No need for families to suffer through another labour dispute
Getting worked up about impending strikes or lockouts as a result of contract talks is usually a mug’s game.
When negotiations reach the point where drastic action by either side seems likely, dark talk of impacts and pain often follow — particularly when public sector jobs are involved.
Often the result is a last-minute settlement that renders irrelevant anything said or done in reaction to a possible “catastrophic” outcome.
A recent standoff between Ontario’s provincial government and the union representing thousands of school custodians, clerical workers and early childhood educators is the latest example.
As a deadline approached more than 20 school boards announced they would close hundreds of schools if the workers went on strike. In the late hours of the last day before the strike and closures took effect the two sides reached a deal. End of crisis.
However, that example also represents the exception to the no-comment rule. Public sector disruptions have extremely broad impacts. A strike or lockout that closes Ontario’s elementary and secondary schools would affect two million children.
Lost school days aside, hundreds of thousands of working parents would be scrambling to find a safe place for their kids to go five days a week.
That possibility is here again as teachers’ unions talk contract. Over the next two weeks strike deadlines will arrive for almost all Ontario secondary and elementary teachers. Only the French-language schools union has not set the wheels in motion.
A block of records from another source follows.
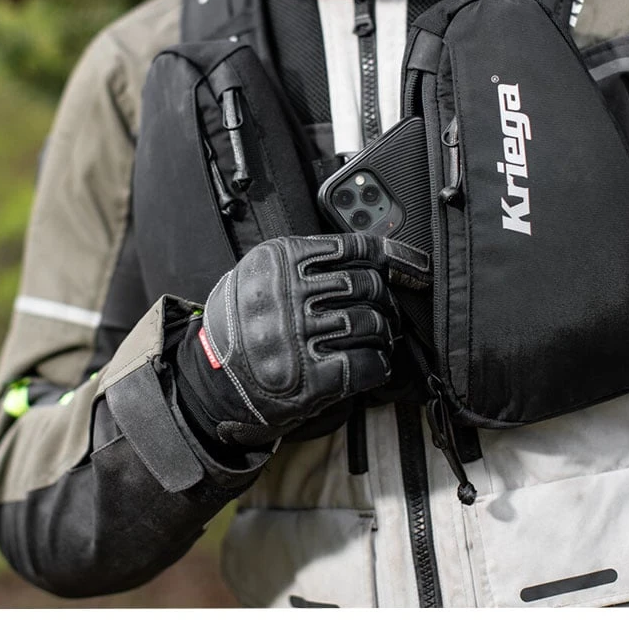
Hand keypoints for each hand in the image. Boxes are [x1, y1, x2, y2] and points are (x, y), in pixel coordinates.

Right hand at [176, 233, 430, 446]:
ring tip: (379, 337)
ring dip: (384, 332)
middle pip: (365, 284)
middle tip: (389, 311)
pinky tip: (373, 363)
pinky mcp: (307, 378)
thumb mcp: (261, 275)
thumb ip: (307, 262)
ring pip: (369, 322)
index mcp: (277, 260)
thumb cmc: (243, 325)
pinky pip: (365, 363)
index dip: (394, 256)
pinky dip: (379, 363)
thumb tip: (376, 258)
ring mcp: (295, 337)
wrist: (212, 382)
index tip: (415, 267)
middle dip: (387, 299)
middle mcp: (285, 294)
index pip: (353, 247)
The story line closely mirrors what happened in the early days of former Premier Kathleen Wynne’s first term, although minus the contract talks.
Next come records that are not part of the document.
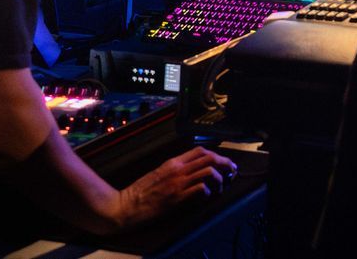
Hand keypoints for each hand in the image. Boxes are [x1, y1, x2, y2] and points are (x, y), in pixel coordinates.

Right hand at [105, 147, 236, 232]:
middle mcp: (177, 170)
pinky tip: (206, 196)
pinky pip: (200, 189)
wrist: (125, 206)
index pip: (200, 150)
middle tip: (232, 171)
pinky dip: (208, 192)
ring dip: (220, 178)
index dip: (216, 154)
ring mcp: (177, 184)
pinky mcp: (176, 198)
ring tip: (221, 186)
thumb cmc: (140, 192)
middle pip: (209, 158)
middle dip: (225, 163)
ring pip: (208, 172)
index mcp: (173, 163)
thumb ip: (175, 169)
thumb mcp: (158, 173)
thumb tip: (193, 169)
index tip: (223, 161)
The Wynne government announced budget and salary cuts and freezes as part of a plan to reduce alarmingly high deficits and a growing provincial debt. Teachers’ unions dug in. A series of rotating strikes followed. Teachers were eventually ordered back to work by the courts.
But as contract renewals — and an election — rolled around again the teachers won back almost everything they had lost. In some cases the Wynne government gave back more than it had taken away.
Students and families, however, couldn’t recover lost school time and missed extracurricular opportunities or simply wipe away the aggravation and personal costs of dealing with strikes and “work to rule” action. It doesn’t have to be that way this time.
Premier Doug Ford’s government is not proposing changes as deep as the Wynne government ordered. It has already backed off on some classroom size announcements and there is room for other concessions while still reducing costs.
The teachers also have an obvious opportunity to give a little: a proposed salary freeze.
That would be the one-per-cent cap the province has ordered on raises for all public sector employees, not just teachers.
While raises below the inflation rate mean giving up some real income, the reality is that Ontario needs to reduce spending.
And at a time where public sector salaries and benefits outstrip what many private sector workers can expect, a guaranteed one-per-cent annual raise is not too much hardship to accept.
The Ford government has shown it will give a little when faced with unified opposition. It needs to repeat that practice and teachers need to do the same.
There is no need for Ontario families to be caught in another pitched battle in their schools.